Inverter installation diagram (before wiring)

2.4 Cable and grounding (5~7 days)

The cable from the string to the inverter uses PV 1-F 1*4mm2 photovoltaic special cable, which is laid along the bracket beam; the inverter AC cable uses aluminum alloy cable YJLHV22-0.6/1kV-3*150+2*70mm2, which is laid in the bridge. The cable is covered with a leather tube when entering and leading out of the bridge to prevent the cable from wear and damage.

Xiao Gu reminds: When the AC side wiring of the inverter is completed, it is recommended to fill and seal the gap with fireproof mud.

Inverter AC cable

The array is reliably connected to the original roof grounding device through flat steel around it, the inverter casing is repeatedly grounded, and multiple lightning protection grounding measures are taken between the cable troughs.

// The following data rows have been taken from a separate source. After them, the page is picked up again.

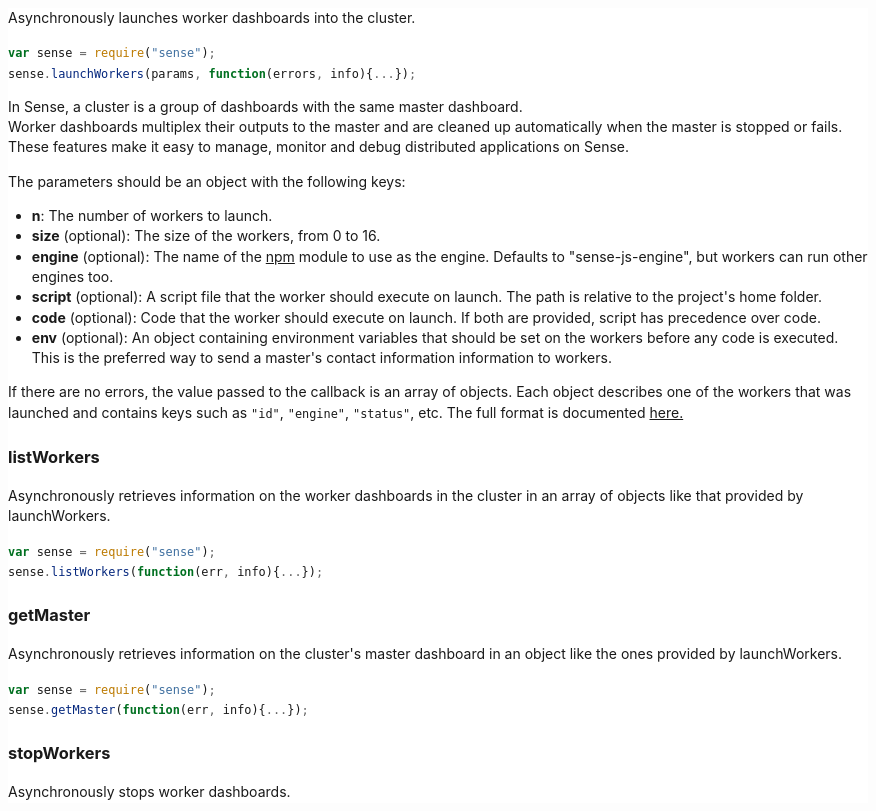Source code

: Asynchronously launches worker dashboards into the cluster. 

```javascript
var sense = require("sense");
sense.launchWorkers(params, function(errors, info){...});
```    

In Sense, a cluster is a group of dashboards with the same master dashboard.  
Worker dashboards multiplex their outputs to the master and are cleaned up
automatically when the master is stopped or fails.  These features
make it easy to manage, monitor and debug distributed applications
on Sense.

The parameters should be an object with the following keys:

* **n**: The number of workers to launch.
* **size** (optional): The size of the workers, from 0 to 16.
* **engine** (optional): The name of the [npm](http://npmjs.org) module to use
  as the engine. Defaults to "sense-js-engine", but workers can run other
  engines too.
* **script** (optional): A script file that the worker should
  execute on launch. The path is relative to the project's home folder.
* **code** (optional): Code that the worker should execute on 
  launch. If both are provided, script has precedence over code.
* **env** (optional): An object containing environment variables that should be
  set on the workers before any code is executed. This is the preferred way 
  to send a master's contact information information to workers.

If there are no errors, the value passed to the callback is an array of objects. Each object describes one of the workers that was launched and contains keys such as `"id"`, `"engine"`, `"status"`, etc. The full format is documented [here.](http://help.senseplatform.com/api/rest#retrieve-dashboard)

### listWorkers

Asynchronously retrieves information on the worker dashboards in the cluster in an 
array of objects like that provided by launchWorkers.

```javascript
var sense = require("sense");
sense.listWorkers(function(err, info){...});
```

### getMaster

Asynchronously retrieves information on the cluster's master dashboard in an object like the ones provided by launchWorkers.

```javascript
var sense = require("sense");
sense.getMaster(function(err, info){...});
```

### stopWorkers

Asynchronously stops worker dashboards.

2.5 Connect to the power distribution cabinet (2~3 days)

Install 9 custom-made distribution cabinets at different grid connection points, then connect the AC cables to the corresponding distribution cabinets, and wait for the power grid company to install the electricity meters.

Grid connection point 9-Comprehensive office building

3. Operation Period

After passing the acceptance of the power grid company and being connected to the grid, it was observed that there was no abnormality in the operation of the power station and the power generation of the power station exceeded expectations. The figure below shows the power generation curve of one of the GW100K-HT on October 21, with a cumulative power generation of more than 600 kWh.

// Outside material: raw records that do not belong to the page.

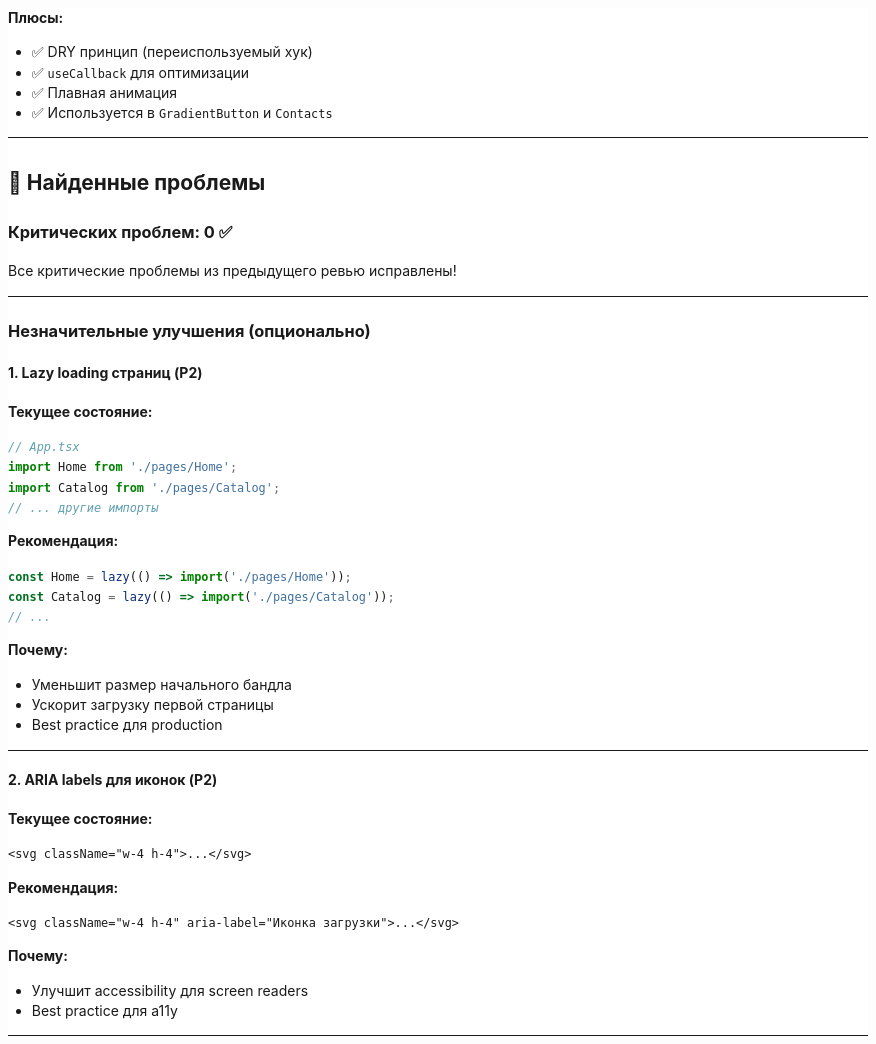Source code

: **Плюсы:**
- ✅ DRY принцип (переиспользуемый хук)
- ✅ `useCallback` для оптимизации
- ✅ Плавная анимация
- ✅ Используется в `GradientButton` и `Contacts`

---

## 🚨 Найденные проблемы

### Критических проблем: **0** ✅

Все критические проблемы из предыдущего ревью исправлены!

---

### Незначительные улучшения (опционально)

#### 1. **Lazy loading страниц** (P2)

**Текущее состояние:**
```typescript
// App.tsx
import Home from './pages/Home';
import Catalog from './pages/Catalog';
// ... другие импорты
```

**Рекомендация:**
```typescript
const Home = lazy(() => import('./pages/Home'));
const Catalog = lazy(() => import('./pages/Catalog'));
// ...
```

**Почему:**
- Уменьшит размер начального бандла
- Ускорит загрузку первой страницы
- Best practice для production

---

#### 2. **ARIA labels для иконок** (P2)

**Текущее состояние:**
```tsx
<svg className="w-4 h-4">...</svg>
```

**Рекомендация:**
```tsx
<svg className="w-4 h-4" aria-label="Иконка загрузки">...</svg>
```

**Почему:**
- Улучшит accessibility для screen readers
- Best practice для a11y

---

Power generation data (single unit per day)

The stable operation of the power station is inseparable from high-quality equipment. In addition, the installation and operation and maintenance are also worthy of attention. The following is a list of some precautions in industrial and commercial projects:

· The component pressing block needs to be tightened to prevent the component from falling and being damaged;

· Ensure that the components are effectively grounded to prevent insulation or grounding faults in the system;

The inverter is installed securely and a certain amount of space is reserved to facilitate heat dissipation and ventilation;

Safe and efficient industrial and commercial photovoltaic power stations are inseparable from standardized installation, and long-term stable photovoltaic power stations are inseparable from professional operation and maintenance; relying on the GoodWe smart energy management platform, the power station can accurately locate each power station, equipment, and string, efficiently and quickly reflect fault information, and give reasonable suggestions.

Summarize

As a government educational institution, the school has stable operation, clear land ownership, good building structure, generally no major renovation, stable electricity consumption, and relatively high power station income. It is helpful to build an environmentally friendly and energy-saving campus, green electricity use, let students have a more direct understanding of new energy, and stimulate students' enthusiasm for research.

GoodWe provides integrated solutions for photovoltaics, energy storage, and smart energy, helping every building become a power station and using clean energy.